La notizia è di quelle agghiaccianti;: un ragazzo di 17 anni che i genitori hanno cuccato in casa con alcuni spinelli, ha deciso, senza tante messe in scene e discussioni, di farsi fuori: si è gettato dalla finestra ed è morto.
Un ragazzo di 17 anni uguale ai nostri figli, che si fanno le canne, dicono le parolacce, qualche volta fanno forca a scuola, rispondono con grugniti (quando rispondono) alle nostre sollecitazioni, si chiudono in camera quando sono a casa, stanno per ore a navigare con il telefonino o a leggere libri che mediamente non ci piacciono o a vedere altrettanti programmi tv che ci fanno rabbrividire, stanno distesi nel letto sognando ad occhi aperti magari pensando a una ragazza o a un ragazzo, studiano il giusto per giustificare anche a se stessi di essere lì in quella scuola… insomma un ragazzo che la colloquialità definisce normale.

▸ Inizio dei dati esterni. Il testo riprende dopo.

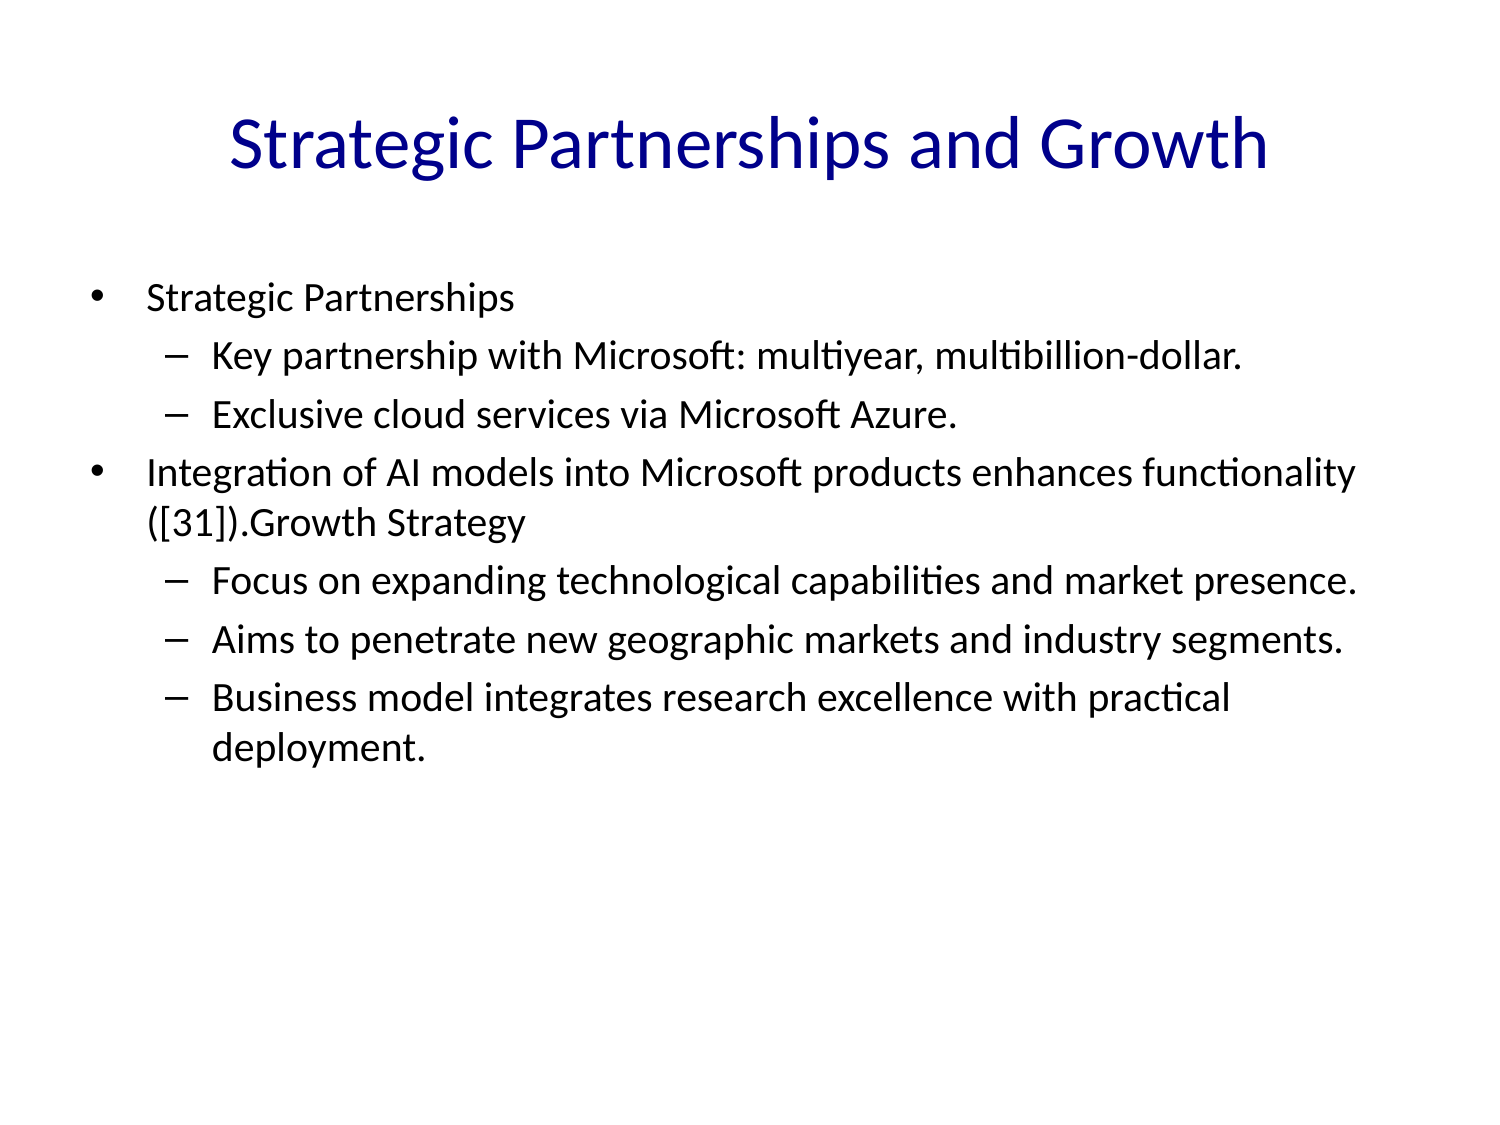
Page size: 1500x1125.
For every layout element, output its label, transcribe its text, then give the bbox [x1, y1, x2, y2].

Certo, ci sono anche altri tipi di 17enni, quelli che gli altri coetanei definiscono secchioni e che non sono necessariamente antipatici e presuntuosi; ma, pur se nell’immaginario collettivo dovrebbero essere i cocchi dei genitori, mediamente vivono prematuramente i riflessi (e le speranze) dei genitori stessi, come se dalla pubertà avessero fatto un salto a pie’ pari verso il mondo degli adulti, ignorando l’adolescenza. Ragazzi che hanno problemi? Non necessariamente: anche i ragazzi sono individui e, a parte i fanatismi che vorrebbero forgiarli per il mondo degli adulti, ognuno è a sé stante.
Tra questi c’era anche il ragazzo che viveva alle porte di Roma e che si è gettato dalla finestra e, ci dispiace dirlo, per colpa dei suoi genitori. Siamo crudeli, irrispettosi, violenti, esagerati, estremisti? No, semplicemente siamo stati anche noi 17enni e abbiamo figli 17enni. Che fanno e/o pensano cose che non condividiamo, spesso con comprendiamo… insomma come quei 17enni che abbiamo descritto sopra, secchioni inclusi. Figli con cui parliamo anche di droghe illegali, di prostituzione, di sessualità, di sogni, di onestà e di altruismo e che – spesso – ci dicono “babbo che palle” e fanno finta di annuire perché preferiscono tornare a fare quello che il nostro intervento ha interrotto.
Cosa vogliamo dire? Che mai, ma proprio mai, ci sogneremmo di dire a questo nostro figlio cosa sia giusto o sbagliato, magari imponendogli con la nostra presunta autorità il nostro presunto giusto. Semplicemente gli diciamo la nostra opinione su questa o quell’altra questione, magari surrogata da qualche nostra esperienza, aggiungendo: “poi fai come tu ritieni giusto”. E – esperienza dello scrivente – mia figlia non si è buttata dalla finestra, non ha rubato ai compagni di scuola o in qualche supermercato, non usa il suo corpo a mo’ di prostituta, forse si fa qualche canna e qualche cicchetto ma non ci sembra che arrotondi la paghetta spacciando ai suoi compagni. Figlia virtuosa? Non crediamo, ma probabilmente figlia informata che si confronta con le diverse opzioni sulle questioni per lei importanti.
Tornando al nostro 17enne romano che si è suicidato grazie alla lungimiranza dei suoi genitori, è a questi ultimi che ci rivolgiamo. Non vi diciamo di suicidarvi, anche perché l’istigazione al suicidio è un reato nei nostri codici, ma fate tesoro di quello che vi è accaduto: ci sono tanti altri ragazzi che potrebbero aver bisogno di voi che avete sbagliato e che forse avete voglia di capire perché e per come, in un’isola sperduta nei mari del Pacifico del Sud o in India o in Brasile o nella periferia degradata della vostra città. Ma fate attenzione e tenete presente che tutto ciò che è illegale (droghe incluse) se esasperato nei livelli del presunto bene e del presunto male, invece di essere razionalizzato, può dare i risultati drammatici di cui siete stati istigatori/protagonisti.